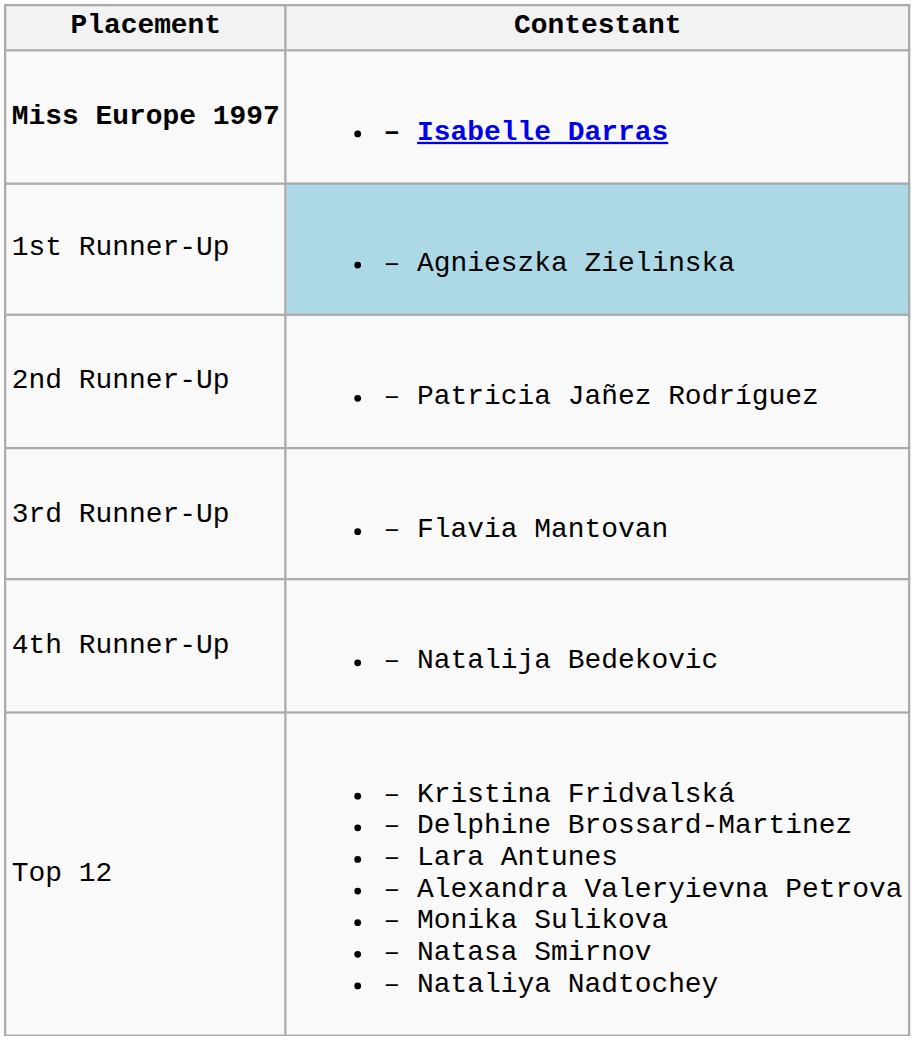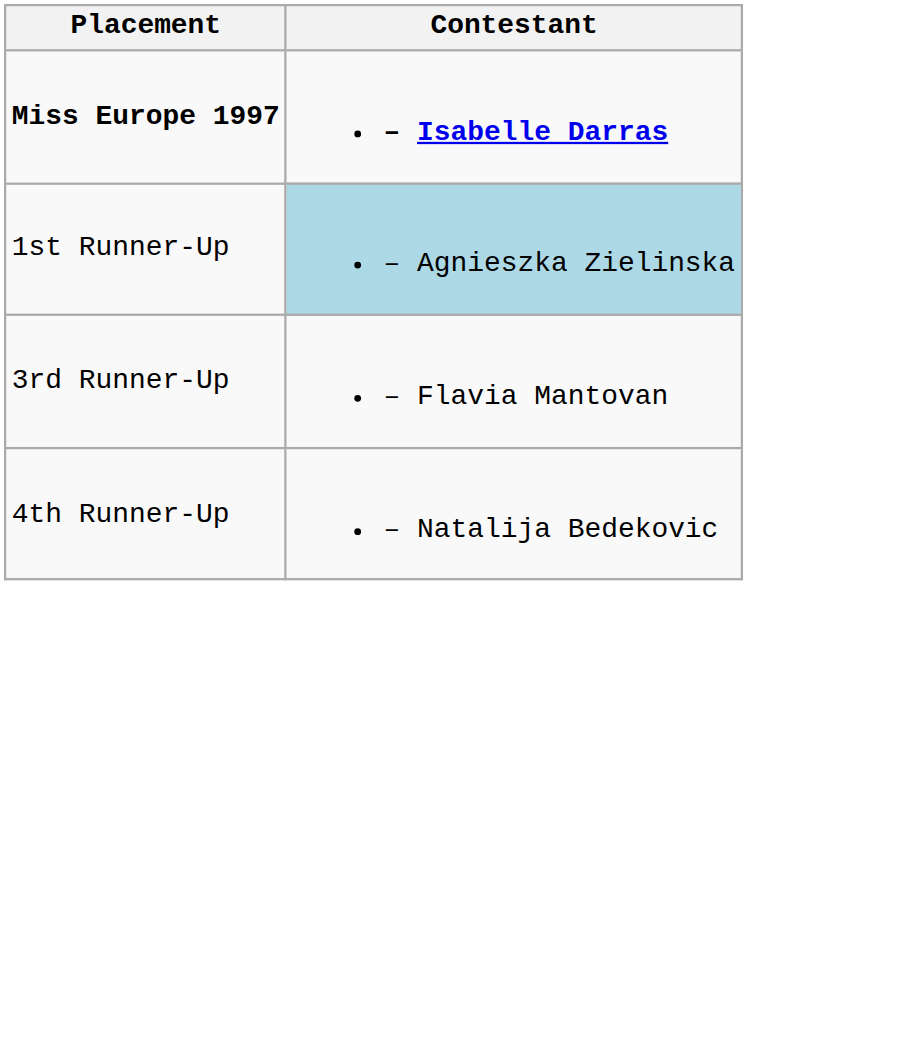- row: 2nd Runner-Up | – Patricia Jañez Rodríguez
- row: Top 12 | – Kristina Fridvalská – Delphine Brossard-Martinez – Lara Antunes – Alexandra Valeryievna Petrova – Monika Sulikova – Natasa Smirnov – Nataliya Nadtochey
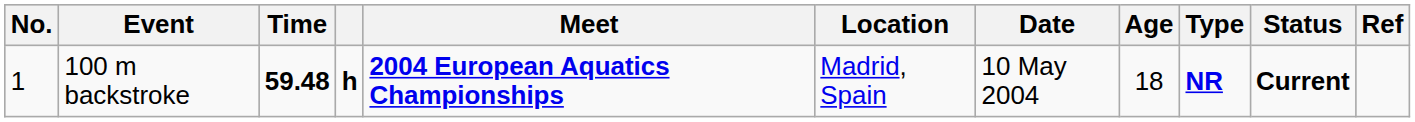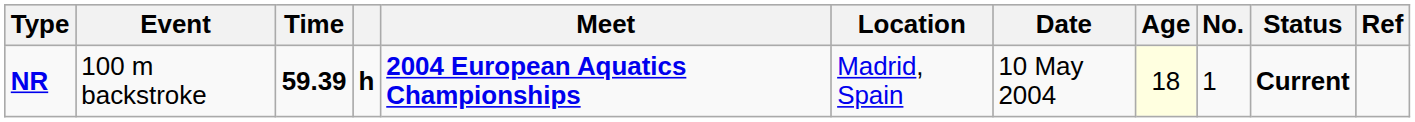columns swapped: No. <-> Type
100 m backstroke | Time: 59.48 -> 59.39
100 m backstroke | Age: no background -> lightyellow background
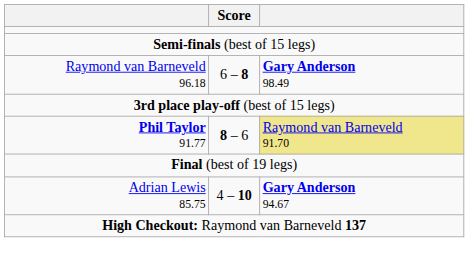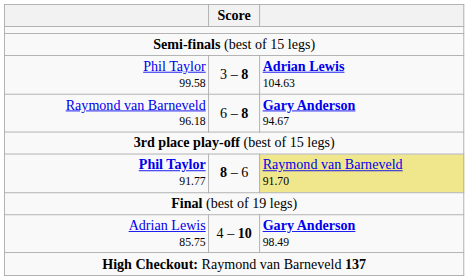+ row: Phil Taylor 99.58 | 3 – 8 | Adrian Lewis 104.63
Raymond van Barneveld 96.18 | column 3: Gary Anderson 98.49 -> Gary Anderson 94.67
Adrian Lewis 85.75 | column 3: Gary Anderson 94.67 -> Gary Anderson 98.49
· · · · · · ·
Do this
Pick out each line in the items above that contains the word "backstroke", and copy those lines in full.

Result below
100 m backstroke | Time: 59.48 -> 59.39
100 m backstroke | Age: no background -> lightyellow background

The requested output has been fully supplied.